> Problem to solve: Give the data again exactly as it appears, excluding any pictures.

==== Available data ====

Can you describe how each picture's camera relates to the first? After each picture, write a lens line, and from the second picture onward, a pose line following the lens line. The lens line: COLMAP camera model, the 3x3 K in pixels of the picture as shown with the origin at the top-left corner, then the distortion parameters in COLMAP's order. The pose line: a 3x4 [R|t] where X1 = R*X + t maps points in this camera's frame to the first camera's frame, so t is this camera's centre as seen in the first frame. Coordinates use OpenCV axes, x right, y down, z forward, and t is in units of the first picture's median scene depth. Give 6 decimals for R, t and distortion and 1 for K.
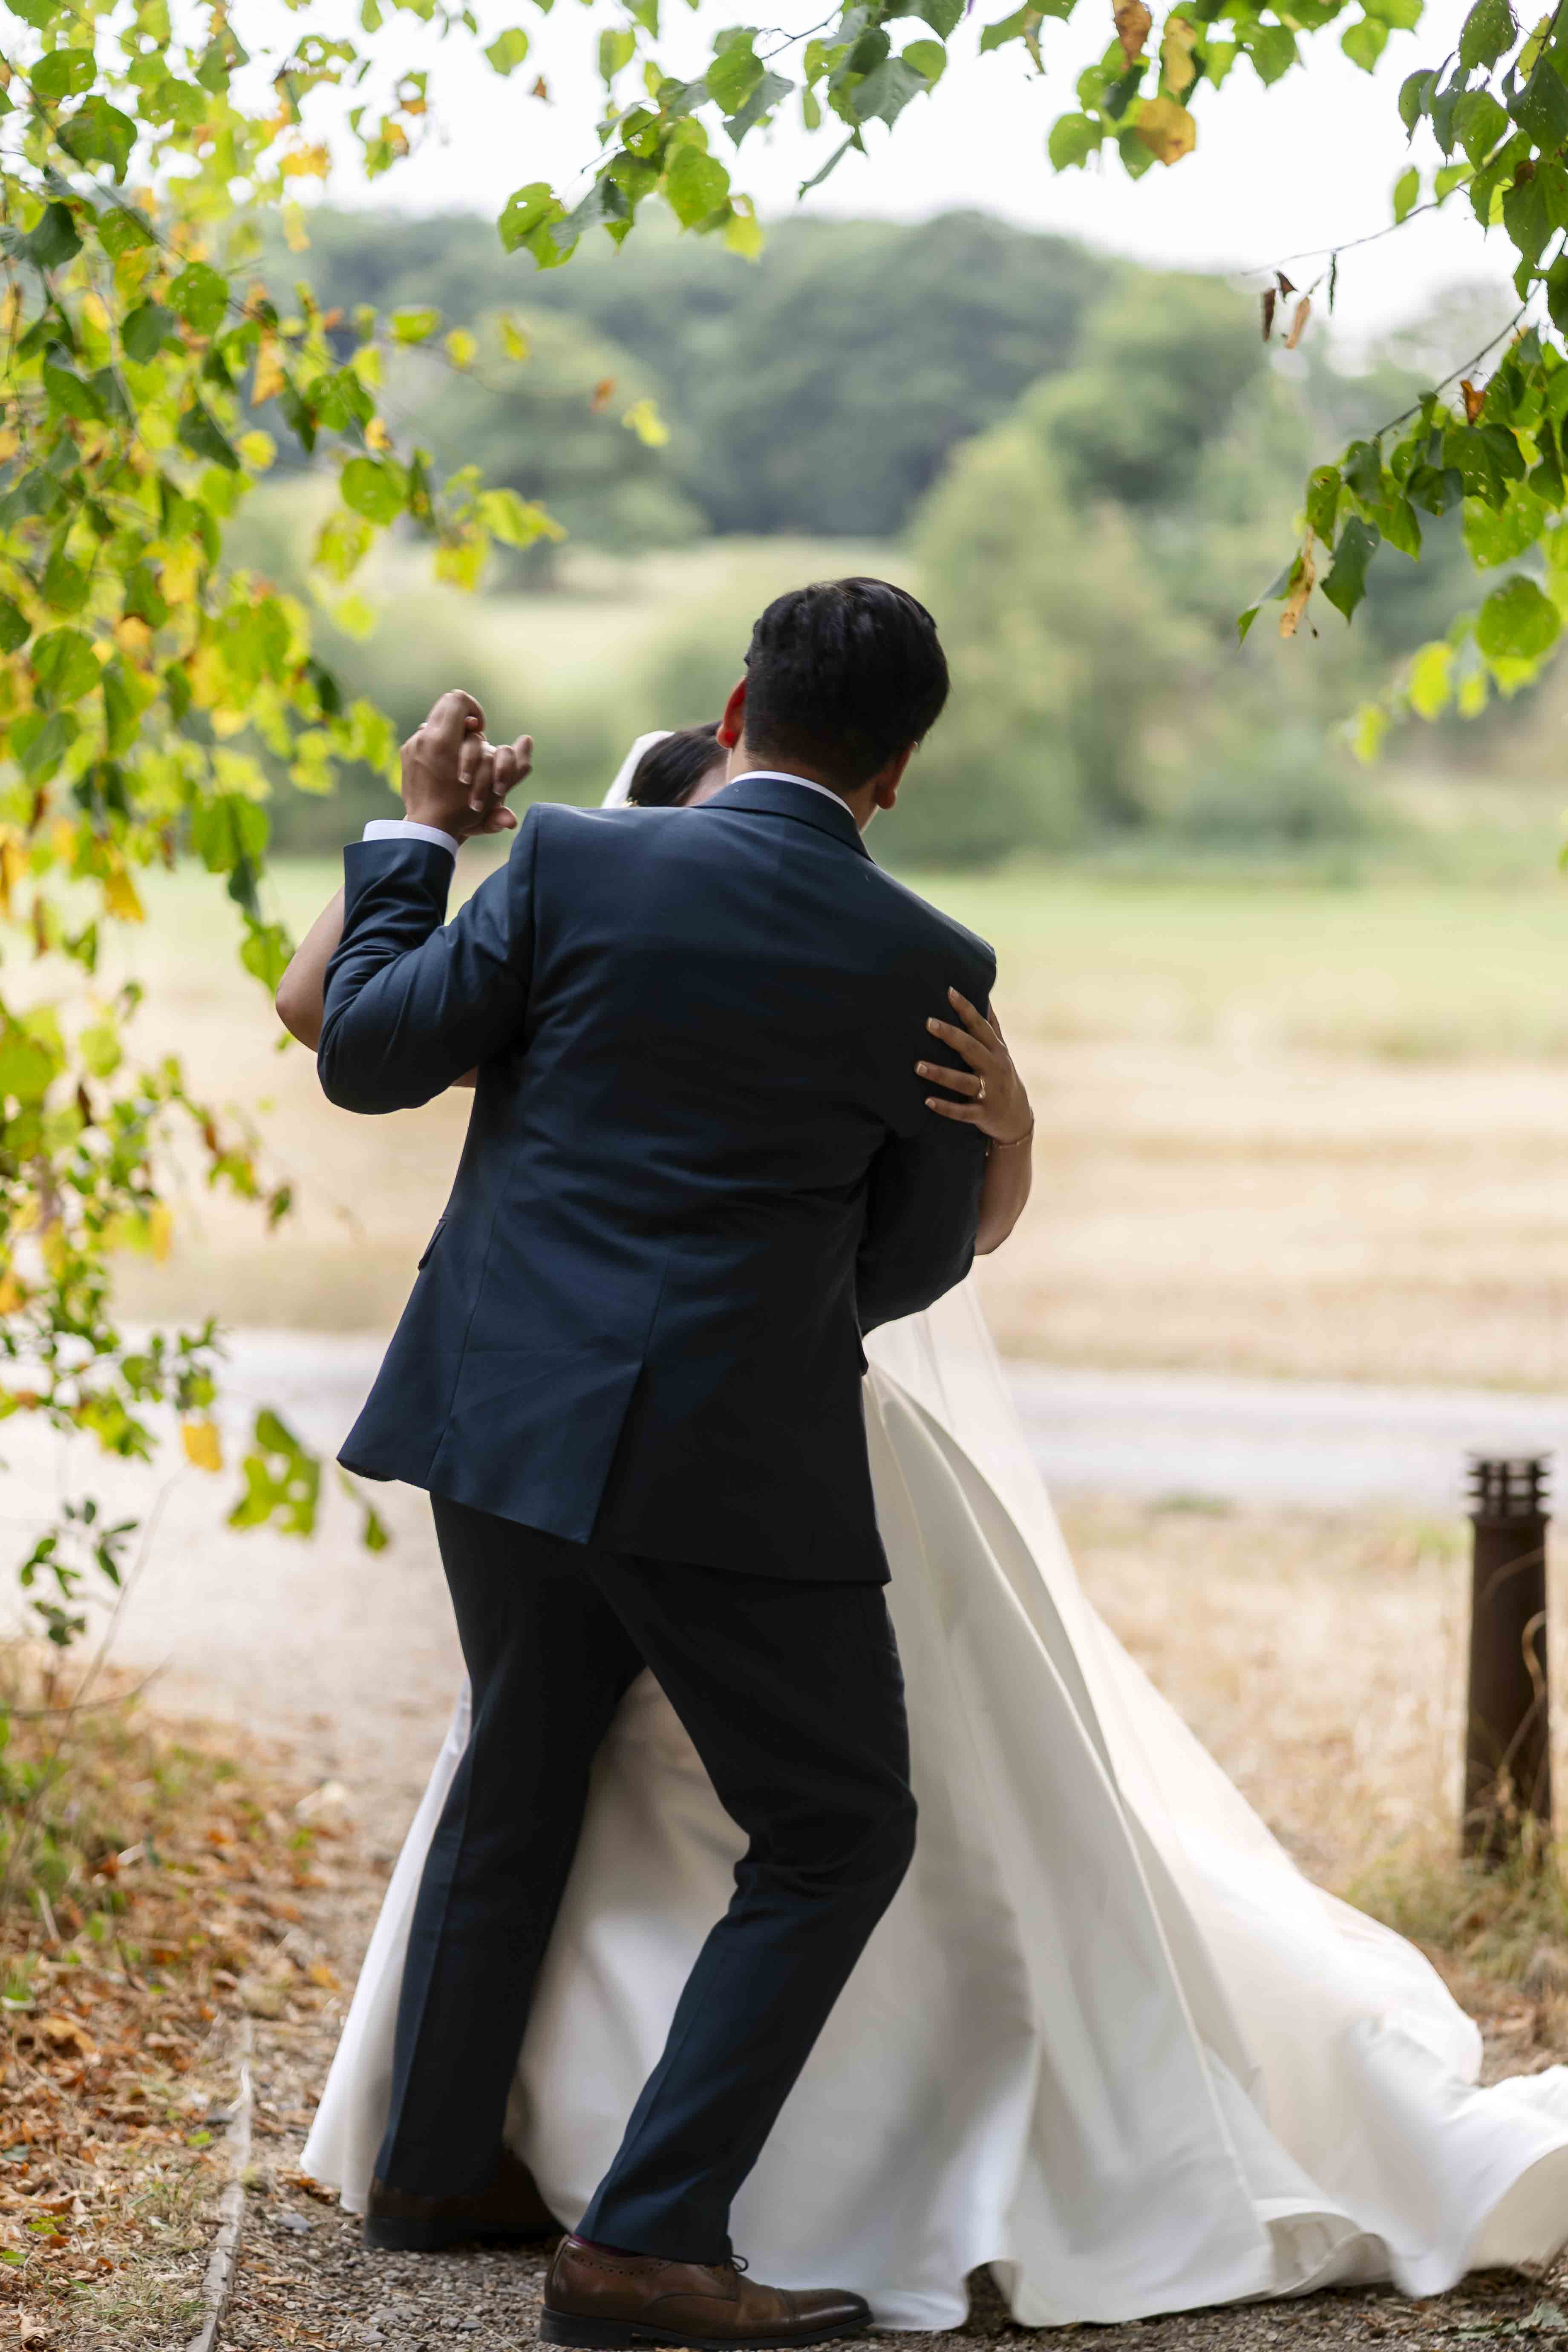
lens RADIAL K [[5776.2, 0, 752.0], [0, 5776.2, 1184.0], [0, 0, 1]] dist [0.065347, -0.925473]
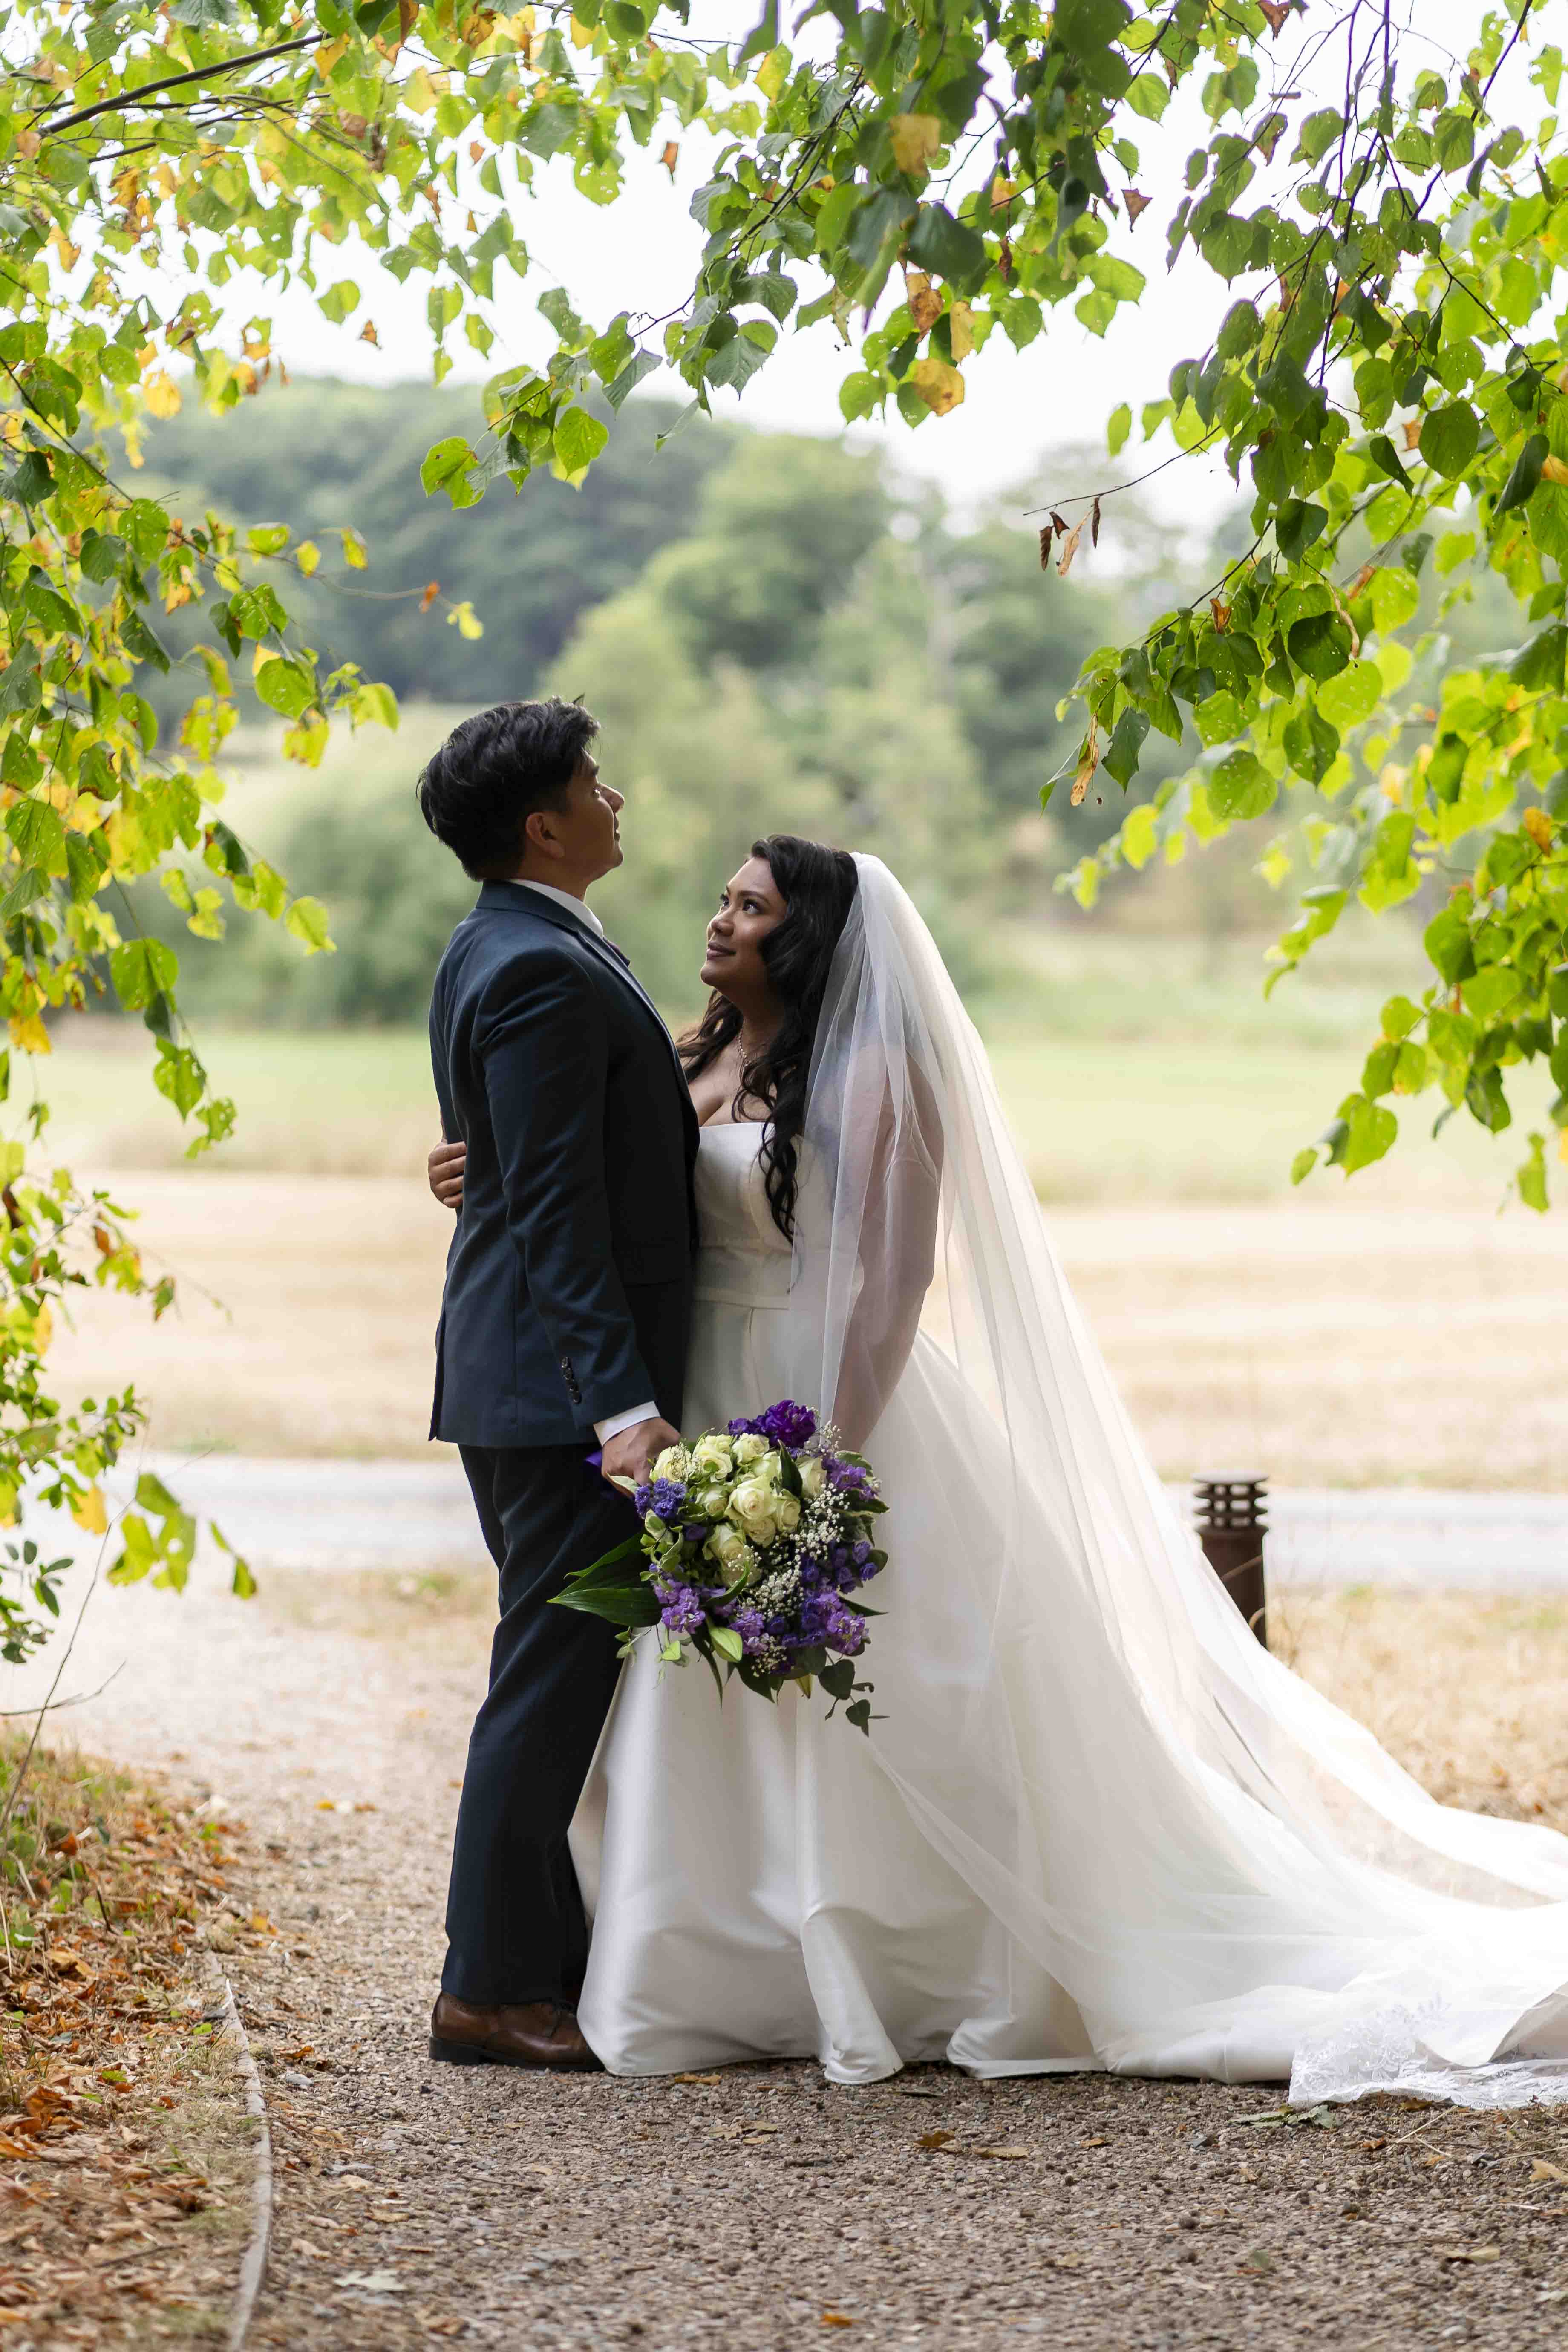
lens RADIAL K [[5777.3, 0, 784.0], [0, 5777.3, 1176.0], [0, 0, 1]] dist [0.063539, -0.972027]
pose [[0.997354, -0.013258, 0.071477, -0.047757], [0.015321, 0.999479, -0.028400, 0.017176], [-0.071063, 0.029420, 0.997038, -0.197289]]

====

> Exercise result:
Can you describe how each picture's camera relates to the first? After each picture, write a lens line, and from the second picture onward, a pose line following the lens line. The lens line: COLMAP camera model, the 3x3 K in pixels of the picture as shown with the origin at the top-left corner, then the distortion parameters in COLMAP's order. The pose line: a 3x4 [R|t] where X1 = R*X + t maps points in this camera's frame to the first camera's frame, so t is this camera's centre as seen in the first frame. Coordinates use OpenCV axes, x right, y down, z forward, and t is in units of the first picture's median scene depth. Give 6 decimals for R, t and distortion and 1 for K.
lens RADIAL K [[5776.2, 0, 752.0], [0, 5776.2, 1184.0], [0, 0, 1]] dist [0.065347, -0.925473]
lens RADIAL K [[5777.3, 0, 784.0], [0, 5777.3, 1176.0], [0, 0, 1]] dist [0.063539, -0.972027]
pose [[0.997354, -0.013258, 0.071477, -0.047757], [0.015321, 0.999479, -0.028400, 0.017176], [-0.071063, 0.029420, 0.997038, -0.197289]]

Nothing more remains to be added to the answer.